Against this backdrop, Muslim voters may be weighing following options in the 2017 Assembly elections: First, they may not like to ‘waste’ their vote. Given the variety of secular options in UP, they would vote for a party that has its own sizeable vote bank. Second, they may vote for a party that brings about maximum dividends to them, thus shifting from tactical to practical voting. Third, while refraining from voting for any single party, they may choose to support specific candidates belonging to secular parties at constituency levels, depending on the prospects of the candidate.

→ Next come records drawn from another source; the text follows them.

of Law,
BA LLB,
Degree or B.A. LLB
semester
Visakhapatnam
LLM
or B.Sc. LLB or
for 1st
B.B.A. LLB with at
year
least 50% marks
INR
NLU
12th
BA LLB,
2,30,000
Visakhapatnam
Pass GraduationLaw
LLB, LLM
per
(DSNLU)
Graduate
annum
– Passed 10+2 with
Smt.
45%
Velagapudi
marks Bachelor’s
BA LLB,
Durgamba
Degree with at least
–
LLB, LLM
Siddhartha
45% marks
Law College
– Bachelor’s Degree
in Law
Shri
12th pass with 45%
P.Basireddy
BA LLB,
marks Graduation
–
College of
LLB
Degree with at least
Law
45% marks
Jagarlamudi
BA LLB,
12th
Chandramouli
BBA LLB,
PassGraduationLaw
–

The rise in similar incidents against Dalits and Muslims has the potential to mobilise their subjugated political psyche into a common dominant, inevitable and irresistible political force. In this backdrop, BSP appears to have an edge due to its focus on bonding Dalits with Muslims, as the party employed Muslims youth, more particularly belonging to the Pasmanda community, massively to campaign at the grassroots level. The advantage to the BSP, apart from its social engineering, is its better record in the maintenance of law and order, which is gaining wider acceptability across the caste and community framings. 

The writer is head of the Political Science Department at Maulana Azad National Urdu University, Hyderabad.